Los lobos matan otras dos ovejas en un rebaño de Lon

Estado en el que quedó la oveja tras el ataque de lobos en Lon.
Estado en el que quedó la oveja tras el ataque de lobos en Lon. / DM
  • Los grupos ecologistas exigen a la Consejería una reunión «urgente y con el mayor consenso posible» para buscar soluciones al conflicto que generan los ataques al ganado

Como si de un goteo incesante se tratara, ayer se produjo un nuevo ataque de lobos al ganado en la comarca lebaniega. El cuarto en lo que va de semana tras los acaecidos en Los Llanos, Pido y Bodia. Esta vez en Lon, una localidad del municipio de Camaleño cuyo alcalde piensa reaccionar ante el «poco caso» que se les presta desde las instituciones para poner fin a los daños que vienen padeciendo los ganaderos como ayer los sufrió Carlos Mier, que ha encontrado una oveja muerta y da por perdida otra más.

«El rebaño fue atacado a primera hora de la mañana. Un lobo grande entró al rebaño», cuenta este joven ganadero de Lon, que hace un mes también echó en falta otro ejemplar de su rebaño. «Las pérdidas son constantes», afirma. Mier incide en la idea de que los constantes ataques «acaban con el ganado y con la paciencia de los ganaderos», y apunta que hace unos meses en la zona había 1.500 cabras de ganaderos de los pueblos de Lon, Brez, Baró y Tanarrio. «Ahora no pasan de 20 ejemplares. Es una situación que nos afecta de lleno y para la que no nos están dando soluciones». Cuenta que él comenzó hace unos años con 300 ovejas, pero las pérdidas por los ataques le están mermando año tras año el ganado. «Ahora con el último ataque me quedan ya 28 ejemplares. Así no hay forma de vivir», e incide en la crítica contra la Consejería por la tardanza en cobrar las bajas: «Hay que dar una solución rápida a esta situación. Estamos desesperados».

Ese ambiente de desesperación de los ganaderos que viene de lejos y que se ha caldeado en las últimas semanas es el que ha movido al alcalde de Camaleño, Óscar Casares, a tomar la decisión de plantarse tras haber solicitado, sin éxito, que se atendieran sus solicitudes de batidas. «Nadie nos hace caso», afirma. «Se acabó el tiempo de quejarnos de forma educada y por los cauces habituales», y anuncia «movilizaciones y acciones» para luchar por los intereses de los ganaderos.

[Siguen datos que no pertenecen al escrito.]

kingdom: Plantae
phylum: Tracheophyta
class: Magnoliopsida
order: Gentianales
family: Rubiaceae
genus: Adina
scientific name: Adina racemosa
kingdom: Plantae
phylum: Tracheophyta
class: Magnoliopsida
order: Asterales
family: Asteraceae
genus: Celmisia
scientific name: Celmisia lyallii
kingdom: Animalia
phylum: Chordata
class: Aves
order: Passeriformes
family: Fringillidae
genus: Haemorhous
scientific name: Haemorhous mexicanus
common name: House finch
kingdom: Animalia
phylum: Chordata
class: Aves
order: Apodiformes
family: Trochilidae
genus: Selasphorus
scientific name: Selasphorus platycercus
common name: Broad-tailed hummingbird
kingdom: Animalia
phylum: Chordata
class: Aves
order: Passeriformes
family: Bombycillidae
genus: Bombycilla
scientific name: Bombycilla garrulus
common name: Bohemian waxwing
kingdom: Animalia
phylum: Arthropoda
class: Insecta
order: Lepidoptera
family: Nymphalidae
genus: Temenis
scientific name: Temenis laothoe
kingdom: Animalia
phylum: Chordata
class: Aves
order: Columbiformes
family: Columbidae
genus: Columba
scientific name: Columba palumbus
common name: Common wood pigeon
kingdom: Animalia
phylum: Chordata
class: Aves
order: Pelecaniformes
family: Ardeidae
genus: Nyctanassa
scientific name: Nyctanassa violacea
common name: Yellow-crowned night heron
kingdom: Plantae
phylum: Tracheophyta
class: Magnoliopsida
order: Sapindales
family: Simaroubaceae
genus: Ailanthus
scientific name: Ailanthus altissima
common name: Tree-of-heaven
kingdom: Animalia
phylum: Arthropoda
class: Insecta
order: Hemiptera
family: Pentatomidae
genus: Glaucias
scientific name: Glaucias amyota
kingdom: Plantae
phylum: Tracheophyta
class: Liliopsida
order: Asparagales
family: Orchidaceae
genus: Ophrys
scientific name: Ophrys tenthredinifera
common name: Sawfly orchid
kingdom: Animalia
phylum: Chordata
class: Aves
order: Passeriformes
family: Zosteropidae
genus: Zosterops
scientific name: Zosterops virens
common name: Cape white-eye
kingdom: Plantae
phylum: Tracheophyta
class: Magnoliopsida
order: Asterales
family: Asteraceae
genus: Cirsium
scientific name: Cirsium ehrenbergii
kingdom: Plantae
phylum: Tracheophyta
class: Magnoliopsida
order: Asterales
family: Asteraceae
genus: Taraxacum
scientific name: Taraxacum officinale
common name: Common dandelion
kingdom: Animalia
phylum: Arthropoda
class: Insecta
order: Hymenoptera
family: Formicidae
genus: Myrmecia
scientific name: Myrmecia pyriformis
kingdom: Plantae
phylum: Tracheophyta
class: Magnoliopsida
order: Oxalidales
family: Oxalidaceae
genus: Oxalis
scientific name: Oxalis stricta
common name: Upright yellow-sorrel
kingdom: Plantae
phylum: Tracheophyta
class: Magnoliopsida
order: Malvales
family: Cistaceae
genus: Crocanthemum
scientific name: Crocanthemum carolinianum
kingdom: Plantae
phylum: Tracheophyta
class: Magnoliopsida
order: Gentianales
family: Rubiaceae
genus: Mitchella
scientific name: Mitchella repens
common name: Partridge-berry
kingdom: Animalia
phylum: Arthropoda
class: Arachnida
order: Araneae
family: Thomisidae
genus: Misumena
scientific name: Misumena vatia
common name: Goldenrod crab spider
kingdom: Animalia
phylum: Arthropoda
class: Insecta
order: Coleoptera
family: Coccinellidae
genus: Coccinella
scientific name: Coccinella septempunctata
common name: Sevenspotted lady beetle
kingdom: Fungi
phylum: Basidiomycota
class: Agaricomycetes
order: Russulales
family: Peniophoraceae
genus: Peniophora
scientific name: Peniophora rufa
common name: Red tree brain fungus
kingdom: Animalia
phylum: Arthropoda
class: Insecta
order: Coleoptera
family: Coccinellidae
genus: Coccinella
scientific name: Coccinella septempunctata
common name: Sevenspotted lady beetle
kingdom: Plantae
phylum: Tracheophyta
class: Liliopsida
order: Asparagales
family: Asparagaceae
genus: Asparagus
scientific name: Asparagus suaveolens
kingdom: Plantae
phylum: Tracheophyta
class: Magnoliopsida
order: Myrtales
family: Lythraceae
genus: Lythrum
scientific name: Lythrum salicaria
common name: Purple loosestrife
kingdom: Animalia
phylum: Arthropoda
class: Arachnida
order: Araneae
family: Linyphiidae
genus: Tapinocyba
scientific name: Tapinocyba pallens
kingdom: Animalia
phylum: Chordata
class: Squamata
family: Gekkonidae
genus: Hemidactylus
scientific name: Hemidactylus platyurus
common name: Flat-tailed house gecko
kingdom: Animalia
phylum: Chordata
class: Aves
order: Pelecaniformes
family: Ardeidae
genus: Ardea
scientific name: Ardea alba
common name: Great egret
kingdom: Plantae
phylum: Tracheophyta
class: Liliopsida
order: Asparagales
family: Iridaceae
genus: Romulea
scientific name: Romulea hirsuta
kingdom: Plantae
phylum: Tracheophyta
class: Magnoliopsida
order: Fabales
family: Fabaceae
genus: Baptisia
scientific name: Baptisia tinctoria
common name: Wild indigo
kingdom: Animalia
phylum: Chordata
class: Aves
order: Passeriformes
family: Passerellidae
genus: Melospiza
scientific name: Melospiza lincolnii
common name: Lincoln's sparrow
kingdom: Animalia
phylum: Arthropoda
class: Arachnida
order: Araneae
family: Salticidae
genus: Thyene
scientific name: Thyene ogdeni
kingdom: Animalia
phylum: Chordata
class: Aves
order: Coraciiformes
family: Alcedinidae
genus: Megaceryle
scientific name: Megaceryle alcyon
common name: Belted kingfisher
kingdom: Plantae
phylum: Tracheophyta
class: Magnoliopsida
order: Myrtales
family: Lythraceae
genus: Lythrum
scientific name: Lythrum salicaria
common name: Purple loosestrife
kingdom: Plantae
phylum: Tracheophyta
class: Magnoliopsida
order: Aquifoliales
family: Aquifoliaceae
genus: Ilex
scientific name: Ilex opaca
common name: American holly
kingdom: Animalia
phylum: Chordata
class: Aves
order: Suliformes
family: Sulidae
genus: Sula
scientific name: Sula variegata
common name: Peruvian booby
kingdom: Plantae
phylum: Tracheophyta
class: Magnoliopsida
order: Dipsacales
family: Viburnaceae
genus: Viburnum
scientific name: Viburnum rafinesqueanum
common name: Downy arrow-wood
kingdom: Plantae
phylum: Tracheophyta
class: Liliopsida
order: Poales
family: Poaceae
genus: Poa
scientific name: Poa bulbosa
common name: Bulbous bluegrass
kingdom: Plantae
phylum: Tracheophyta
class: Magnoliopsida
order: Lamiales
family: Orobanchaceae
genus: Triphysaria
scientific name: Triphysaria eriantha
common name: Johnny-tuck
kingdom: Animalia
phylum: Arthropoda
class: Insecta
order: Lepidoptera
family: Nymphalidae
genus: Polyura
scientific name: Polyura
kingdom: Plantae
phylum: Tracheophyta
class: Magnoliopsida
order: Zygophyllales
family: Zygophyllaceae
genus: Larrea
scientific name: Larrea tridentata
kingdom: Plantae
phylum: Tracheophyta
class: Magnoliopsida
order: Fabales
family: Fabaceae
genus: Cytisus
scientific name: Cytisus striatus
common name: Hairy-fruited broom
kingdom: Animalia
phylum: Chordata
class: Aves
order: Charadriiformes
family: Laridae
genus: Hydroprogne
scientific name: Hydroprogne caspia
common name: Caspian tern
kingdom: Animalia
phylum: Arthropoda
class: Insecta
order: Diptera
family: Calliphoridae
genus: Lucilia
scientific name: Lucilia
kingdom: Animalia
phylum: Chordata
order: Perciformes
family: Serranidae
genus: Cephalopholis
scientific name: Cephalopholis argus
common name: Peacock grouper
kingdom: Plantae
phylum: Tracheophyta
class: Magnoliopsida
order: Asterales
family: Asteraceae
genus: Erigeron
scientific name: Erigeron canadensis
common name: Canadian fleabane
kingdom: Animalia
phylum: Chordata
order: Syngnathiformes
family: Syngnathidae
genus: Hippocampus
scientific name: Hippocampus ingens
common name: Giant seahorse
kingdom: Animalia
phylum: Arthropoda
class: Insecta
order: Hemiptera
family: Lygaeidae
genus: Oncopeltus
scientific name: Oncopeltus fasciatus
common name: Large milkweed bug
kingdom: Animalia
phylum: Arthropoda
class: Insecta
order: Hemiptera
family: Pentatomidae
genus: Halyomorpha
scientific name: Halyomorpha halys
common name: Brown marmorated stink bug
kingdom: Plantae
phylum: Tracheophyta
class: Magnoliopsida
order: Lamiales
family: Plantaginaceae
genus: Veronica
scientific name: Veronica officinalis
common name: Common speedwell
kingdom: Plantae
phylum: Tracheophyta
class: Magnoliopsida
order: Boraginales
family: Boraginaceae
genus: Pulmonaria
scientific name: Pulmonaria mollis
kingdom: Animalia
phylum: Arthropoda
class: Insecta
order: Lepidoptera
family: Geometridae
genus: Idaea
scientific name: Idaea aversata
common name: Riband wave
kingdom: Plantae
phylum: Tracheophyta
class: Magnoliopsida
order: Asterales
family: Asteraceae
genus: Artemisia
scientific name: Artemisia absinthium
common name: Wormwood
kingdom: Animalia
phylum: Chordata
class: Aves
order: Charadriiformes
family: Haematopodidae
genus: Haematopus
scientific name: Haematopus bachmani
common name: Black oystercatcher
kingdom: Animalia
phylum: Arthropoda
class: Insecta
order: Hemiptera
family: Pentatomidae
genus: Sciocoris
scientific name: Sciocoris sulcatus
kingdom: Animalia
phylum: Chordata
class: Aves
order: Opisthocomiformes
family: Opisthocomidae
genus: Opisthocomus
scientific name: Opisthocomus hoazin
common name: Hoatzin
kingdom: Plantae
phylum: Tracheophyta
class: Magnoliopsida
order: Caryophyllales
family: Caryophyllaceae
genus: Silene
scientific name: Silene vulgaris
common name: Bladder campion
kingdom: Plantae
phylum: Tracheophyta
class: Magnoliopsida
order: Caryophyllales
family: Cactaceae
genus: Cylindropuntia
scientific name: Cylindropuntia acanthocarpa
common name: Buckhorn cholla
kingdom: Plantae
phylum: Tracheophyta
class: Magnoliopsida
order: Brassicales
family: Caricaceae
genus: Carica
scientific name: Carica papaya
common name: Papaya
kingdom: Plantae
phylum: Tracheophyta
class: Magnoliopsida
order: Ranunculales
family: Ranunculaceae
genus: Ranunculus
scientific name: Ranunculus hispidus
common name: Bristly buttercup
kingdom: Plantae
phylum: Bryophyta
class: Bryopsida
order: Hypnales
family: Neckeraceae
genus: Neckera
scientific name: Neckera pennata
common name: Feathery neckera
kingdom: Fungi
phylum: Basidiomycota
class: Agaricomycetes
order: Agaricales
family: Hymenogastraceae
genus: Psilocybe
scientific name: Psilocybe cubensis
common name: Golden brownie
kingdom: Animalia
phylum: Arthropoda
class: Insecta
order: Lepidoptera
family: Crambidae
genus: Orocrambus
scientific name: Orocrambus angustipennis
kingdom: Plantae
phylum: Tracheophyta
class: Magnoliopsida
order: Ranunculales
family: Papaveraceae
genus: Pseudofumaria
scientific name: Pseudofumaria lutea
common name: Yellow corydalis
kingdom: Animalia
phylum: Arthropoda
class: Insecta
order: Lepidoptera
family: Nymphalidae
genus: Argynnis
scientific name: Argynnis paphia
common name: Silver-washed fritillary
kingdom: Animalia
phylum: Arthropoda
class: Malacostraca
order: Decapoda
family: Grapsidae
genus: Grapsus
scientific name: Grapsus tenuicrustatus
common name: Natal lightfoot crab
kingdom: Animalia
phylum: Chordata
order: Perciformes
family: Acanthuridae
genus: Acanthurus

Califica de «vergonzoso» que nadie de la Consejería de Ganadería se haya puesto en contacto con ellos «para hablar del tema y buscar soluciones. No les importamos nada», afirma el alcalde apuntando que esa protesta no va contra los grupos ecologistas -«Ellos defienden equivocadamente lo que creen», dice Casares- sino contra la dirección del Parque Nacional de Picos de Europa y contra la Consejería, «que deben de velar por los intereses de los ganaderos».

No batidas, sí medidas

También los grupos conservacionistas salieron ayer a la palestra, pero en su caso para mostrar su disconformidad con la gestión del lobo que se está realizando en Cantabria. Para empezar, lamentan que la Consejería no haya puesto en marcha un plan de gestión del lobo, como solicitaron a principios de año, y que tampoco haya constituido una 'Mesa del lobo' con representantes de todas las partes afectadas. Esa ausencia de movimiento por parte de Ganadería, dicen los conservacionistas, «ha acabado provocando lo que era previsible, que estallara un conflicto en torno al lobo».

De ahí que los grupos ARCA, Ecologistas en Acción, Fundación Naturaleza y Hombre, Fundación Oso Pardo y Seo/BirdLife soliciten «una reunión urgente» con Ganadería en la que estén representados todos los afectados «para abordar el problema sin posiciones extremas y buscar soluciones con el mayor consenso posible». Entienden que «la solución no está en dar batidas» sino poniendo en marcha «medidas que permitan compatibilizar los intereses de los ganaderos con la conservación del lobo». Una, «imprescindible», que se aborde el pago de los daños con total rapidez. «Sin esa medida», dicen «no es posible gestionar una población de lobos sin conflicto».